"Yeshi" is still trying
to come to terms with the trauma of discovering the body of her son
being carried through the streets of the Ethiopian city of Ambo.
A 27-year-old rickshaw driver, he had been caught up in deadly protests between the police and students in the city in April.They were demonstrating about plans to extend the administrative control of the capital, Addis Ababa, into Oromia state.
Oromia is the country's largest region and
completely surrounds Addis Ababa - and some people feared they would be
forced off their land and lose their regional and cultural identity if
the plans went ahead.
The government says the "Masterplan", as it is known, would allow them to better extend city services to rural areas.However for Yeshi - who asked for her name and those of her family to be changed - the heavy-handed response by the security forces that saw her son shot in the head is hard to fathom.
She had come across a group of people carrying a body and overheard people saying it was her son, Tamiru.
Unable to recognise his features as they were too disfigured, she identified him by his "clothes and shoes".
"I think they were killing people on purpose," she told the BBC, saying that Tamiru was not directly involved in any trouble that day.
Five other young people were also killed with bullet wounds to the head, she says.
Red roses One of her other surviving sons, Ibsa, said he was unable to believe that his brother was dead and asked for the coffin to be opened.
"His head was blackened and torn apart.
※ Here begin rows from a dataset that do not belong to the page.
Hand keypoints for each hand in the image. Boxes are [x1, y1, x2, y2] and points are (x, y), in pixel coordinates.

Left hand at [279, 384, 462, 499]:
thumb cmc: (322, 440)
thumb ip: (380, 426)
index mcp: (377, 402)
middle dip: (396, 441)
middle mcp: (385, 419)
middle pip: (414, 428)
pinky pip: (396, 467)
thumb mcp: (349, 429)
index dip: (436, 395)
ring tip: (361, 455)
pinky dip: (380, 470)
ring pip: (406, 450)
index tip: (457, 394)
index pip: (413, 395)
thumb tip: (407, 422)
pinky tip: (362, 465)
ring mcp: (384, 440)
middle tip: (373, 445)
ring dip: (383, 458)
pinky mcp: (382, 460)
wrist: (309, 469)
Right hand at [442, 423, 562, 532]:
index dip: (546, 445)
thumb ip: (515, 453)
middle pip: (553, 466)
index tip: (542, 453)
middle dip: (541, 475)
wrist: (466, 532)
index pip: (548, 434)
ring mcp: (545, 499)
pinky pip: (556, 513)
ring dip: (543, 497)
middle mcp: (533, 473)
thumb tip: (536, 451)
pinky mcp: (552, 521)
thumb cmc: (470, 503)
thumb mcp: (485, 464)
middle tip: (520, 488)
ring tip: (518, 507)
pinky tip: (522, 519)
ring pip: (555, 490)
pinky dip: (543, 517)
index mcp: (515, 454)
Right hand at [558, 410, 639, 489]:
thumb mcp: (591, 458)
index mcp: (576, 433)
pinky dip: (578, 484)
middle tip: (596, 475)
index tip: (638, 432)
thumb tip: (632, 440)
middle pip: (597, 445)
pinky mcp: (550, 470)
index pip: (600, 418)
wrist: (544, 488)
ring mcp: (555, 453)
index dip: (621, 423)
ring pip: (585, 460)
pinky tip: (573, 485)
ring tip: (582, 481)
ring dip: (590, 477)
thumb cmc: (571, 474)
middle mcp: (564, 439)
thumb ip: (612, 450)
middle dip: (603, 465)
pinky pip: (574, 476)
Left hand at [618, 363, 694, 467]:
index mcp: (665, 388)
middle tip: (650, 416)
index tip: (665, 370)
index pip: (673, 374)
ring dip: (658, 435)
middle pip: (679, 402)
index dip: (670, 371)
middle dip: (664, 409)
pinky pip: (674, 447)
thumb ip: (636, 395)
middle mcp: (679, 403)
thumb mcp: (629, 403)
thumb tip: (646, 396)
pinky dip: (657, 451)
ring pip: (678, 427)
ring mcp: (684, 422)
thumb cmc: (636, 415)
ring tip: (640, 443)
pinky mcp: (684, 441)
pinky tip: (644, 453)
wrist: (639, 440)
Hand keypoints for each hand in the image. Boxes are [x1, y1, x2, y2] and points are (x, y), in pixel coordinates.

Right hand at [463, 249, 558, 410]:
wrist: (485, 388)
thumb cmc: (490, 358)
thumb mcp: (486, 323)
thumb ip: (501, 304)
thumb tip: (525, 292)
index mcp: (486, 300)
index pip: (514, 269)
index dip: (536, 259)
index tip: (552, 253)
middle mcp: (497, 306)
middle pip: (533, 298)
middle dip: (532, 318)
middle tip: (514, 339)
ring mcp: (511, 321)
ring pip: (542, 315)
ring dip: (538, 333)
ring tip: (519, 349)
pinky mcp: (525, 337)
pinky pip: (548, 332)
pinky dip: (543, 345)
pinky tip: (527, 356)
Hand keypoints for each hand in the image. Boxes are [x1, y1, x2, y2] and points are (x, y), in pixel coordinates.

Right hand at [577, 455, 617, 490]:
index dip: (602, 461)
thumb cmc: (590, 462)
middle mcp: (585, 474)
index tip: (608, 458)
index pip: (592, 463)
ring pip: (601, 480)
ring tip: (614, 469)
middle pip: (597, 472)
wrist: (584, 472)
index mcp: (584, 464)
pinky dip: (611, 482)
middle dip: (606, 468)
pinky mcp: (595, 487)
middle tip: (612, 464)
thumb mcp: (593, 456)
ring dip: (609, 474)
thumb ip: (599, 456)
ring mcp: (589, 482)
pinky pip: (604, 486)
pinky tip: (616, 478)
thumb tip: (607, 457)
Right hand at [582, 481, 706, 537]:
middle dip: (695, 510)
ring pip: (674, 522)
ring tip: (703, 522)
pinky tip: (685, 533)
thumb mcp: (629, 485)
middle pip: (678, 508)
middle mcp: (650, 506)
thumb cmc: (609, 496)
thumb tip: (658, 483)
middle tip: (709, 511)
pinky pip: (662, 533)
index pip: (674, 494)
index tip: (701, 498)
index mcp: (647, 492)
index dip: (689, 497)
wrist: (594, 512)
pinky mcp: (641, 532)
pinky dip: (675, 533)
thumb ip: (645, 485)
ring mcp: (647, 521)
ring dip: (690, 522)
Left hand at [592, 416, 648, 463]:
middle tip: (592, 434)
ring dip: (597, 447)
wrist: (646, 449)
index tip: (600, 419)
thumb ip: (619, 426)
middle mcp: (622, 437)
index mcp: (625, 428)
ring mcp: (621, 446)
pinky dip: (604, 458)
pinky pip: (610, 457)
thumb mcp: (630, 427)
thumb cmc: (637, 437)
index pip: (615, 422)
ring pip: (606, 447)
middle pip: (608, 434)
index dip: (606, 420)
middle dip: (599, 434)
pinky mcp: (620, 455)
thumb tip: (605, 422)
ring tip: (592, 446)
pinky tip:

The bullet had gone through his temple. You couldn't identify him by his face but I recognised his body," he said.
"He was a very good boy, level-headed. He did well in his studies. Nobody has a bad word to say about him... But what good is that now?"
Three months later it was a very different atmosphere in Ambo, which is about 125km (77 miles) west of the capital and was the focal point of the protests.
When the BBC team visited, it was in the middle of the graduation season and the area around the university was full of graduates in their gowns and caps ahead of their big ceremony.
Students were posing for photographs with armfuls of red roses wrapped in cellophane and the mood was one of celebration.
Yet this was the same place - the main entrance to Ambo University - where witnesses say the protesters and police clashed in April.
The government says that 17 lives were lost in the violence. Opposition, human rights groups and some eyewitnesses say the figure is much higher.
'Rabble rousers' Ethiopia's Information Minister Redwan Hussein old the BBC the dead included five students and 12 civilians and strongly denies that the government was responsible for any of the violence.
The protest was hijacked by "rabble rousers" with a political age
nda - "hell-bent on raising havoc", he said.
"They were shooting, they had guns - ammunitions," Mr Redwan said.
"They were attacking and fighting so it was not through the government shooting, or the police shooting that people died."
He dismissed accusations from international
human rights organisations that police and government security forces
shot at unarmed protesters.
"Whatever they said was not actually founded on facts."The students, the minister added, had a right to ask questions about the "Masterplan" and that the government was "ready to discuss" it with them.
Mathewos Asfaw, general manager of the "Masterplan", told the BBC that the demonstrators had completely misunderstood the project and that no-one would be forced off their land.
"The plan doesn't have a single concept or idea of expansion, because it's not possible to expand the city of Addis beyond the current boundary and jurisdiction."
Ethiopia is no stranger to accusations of intolerance when dealing with its critics and opposition groups.
The UN Human Rights Council recently recommended that the country improve on its media freedom and pay more attention to human rights.
Mr Redwan says he has "no objection" to the recommendations as they are already "being implemented".
This is no consolation for Yeshi, who remains dressed in traditional mourning clothes.
"I'm very sad - until now I'm not right in the head. I'm walking around like a zombie. I'm not OK."